#### [Consigne de travail a]
Extrayez de l'article sur la corruption au Mali le passage compris entre « Plus de trois » et « c’est la corruption. », inclus.

#### [Texte du document]
#####

(Article publié par Les Echos (Le Cercle) le 11 mai 2014 et republié par Maliweb, Malijet...)
Aucune nation au monde n’est exempte de la corruption. Mais dans un pays très pauvre comme le Mali, son impact s’amplifie. Le chef de l’État malien a décrété l’année 2014, « Année de lutte contre la corruption ». Le premier ministre, dans sa récente Déclaration de politique générale, en a fait son cheval de bataille. La volonté politique est réelle. Il reste à trouver les bonnes solutions à ce vrai problème.
Plus de trois décennies après la publication de cet essai intitulé « Bureaucratie et corruption au Mali », la question reste toujours posée. La situation s’est même aggravée. Aucun pan de la vie de la nation n’y échappe. Le mythe de l’argent facile s’est installé. La corruption se propage comme une coulée de lave, en brulant toutes les valeurs morales sur son passage. Aujourd’hui, spécialistes et néophytes s’accordent à dire que le vrai problème du Mali c’est la corruption.
La corruption est le vrai problème du Mali
Tenez ! Dans un rapport de la Banque Mondiale sur « La Réforme du secteur public et renforcement des capacités » au Mali, la Direction nationale du contrôle financier (DNCF) admet que si tout le mobilier, le matériel de bureau et les divers équipements que son service a approuvés au cours des dix dernières années avaient été effectivement achetés, il n’y aurait pas un seul bureau de l’administration où le personnel disposerait d’assez d’espace pour pouvoir s’asseoir et travailler.
Récemment, en novembre 2013, lors de la remise officielle de son dernier rapport annuel au Chef de l’État, le Vérificateur général au Mali s’indignait en ces termes : « … dans une des Directions des Finances et du Matériel, nos travaux de vérification ont décelé des situations matériellement impossibles, comme le cas d’une fiche d’entretien qui indique, par exemple, que pour une seule et même réparation, plus de 150 pièces ont été installées sur un seul véhicule, en une seule fois ».
Les maigres ressources publiques peinent à résister aux assauts répétés des prédateurs de l’économie nationale. Les dessous de table, les surfacturations, les marchés fictifs, les détournements de fonds, le clientélisme, le favoritisme, les passe-droits, le trafic d’influence sont tropicalisés en « sourafen », « nta », « togo », « koutcha » ou « youroukou-youroukou ». Presque toutes les indigences du pays y prennent source et se déversent sur l’image et la réputation du peuple malien.

#####

#### [Données à examiner]
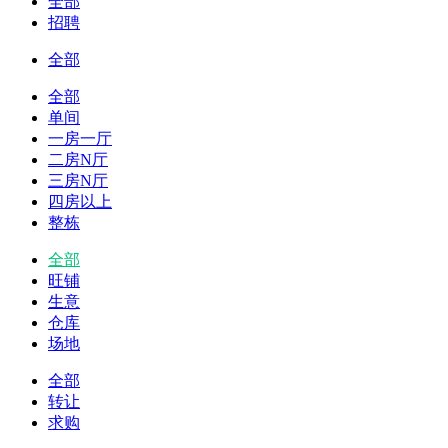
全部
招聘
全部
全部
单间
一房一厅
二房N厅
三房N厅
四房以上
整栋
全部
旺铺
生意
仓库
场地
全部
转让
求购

#####

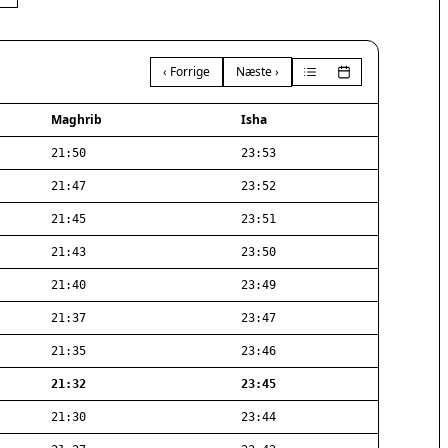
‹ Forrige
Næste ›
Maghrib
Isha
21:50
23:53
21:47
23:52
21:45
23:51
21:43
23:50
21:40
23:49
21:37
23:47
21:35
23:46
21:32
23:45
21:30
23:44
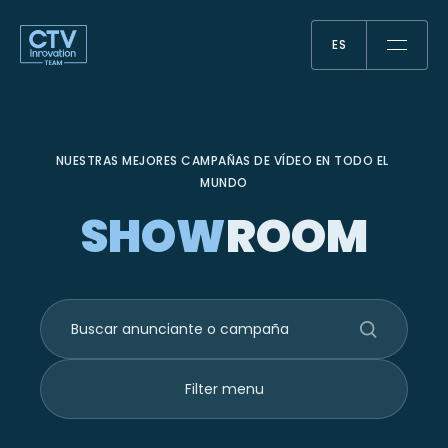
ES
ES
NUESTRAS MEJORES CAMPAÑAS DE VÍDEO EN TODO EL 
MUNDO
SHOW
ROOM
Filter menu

#####

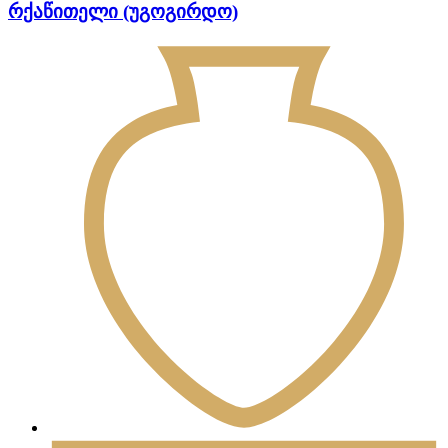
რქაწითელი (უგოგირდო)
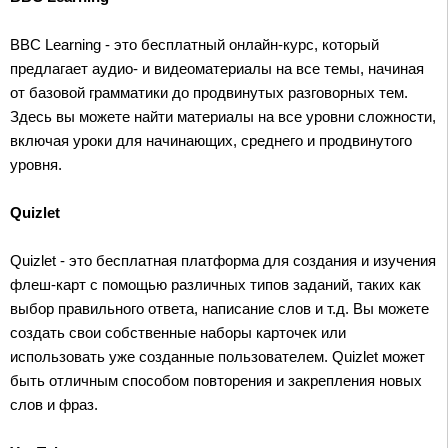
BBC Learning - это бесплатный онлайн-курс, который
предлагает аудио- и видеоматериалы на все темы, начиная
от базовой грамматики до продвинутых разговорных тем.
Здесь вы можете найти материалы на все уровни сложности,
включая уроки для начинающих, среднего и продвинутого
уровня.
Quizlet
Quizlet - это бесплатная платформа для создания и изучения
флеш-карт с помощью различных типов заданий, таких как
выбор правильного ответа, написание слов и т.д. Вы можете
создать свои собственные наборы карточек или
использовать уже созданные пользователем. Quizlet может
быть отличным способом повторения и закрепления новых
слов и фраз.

#####

#### [Consigne de travail b]
Présentez en liste numérotée les lignes des enregistrements situées entre celle qui contient « BBC Learning - это » et celle qui contient « слов и фраз. », incluses, en omettant les lignes vides.

#### [Réponse attendue a]
Plus de trois décennies après la publication de cet essai intitulé « Bureaucratie et corruption au Mali », la question reste toujours posée. La situation s’est même aggravée. Aucun pan de la vie de la nation n’y échappe. Le mythe de l’argent facile s’est installé. La corruption se propage comme une coulée de lave, en brulant toutes les valeurs morales sur son passage. Aujourd’hui, spécialistes et néophytes s’accordent à dire que le vrai problème du Mali c’est la corruption.

#### [Réponse attendue b]
1. BBC Learning - это бесплатный онлайн-курс, который
2. предлагает аудио- и видеоматериалы на все темы, начиная
3. от базовой грамматики до продвинутых разговорных тем.
4. Здесь вы можете найти материалы на все уровни сложности,
5. включая уроки для начинающих, среднего и продвинутого
6. уровня.
7. Quizlet
8. Quizlet - это бесплатная платформа для создания и изучения
9. флеш-карт с помощью различных типов заданий, таких как
10. выбор правильного ответа, написание слов и т.д. Вы можете
11. создать свои собственные наборы карточек или
12. использовать уже созданные пользователем. Quizlet может
13. быть отличным способом повторения и закрепления новых
14. слов и фраз.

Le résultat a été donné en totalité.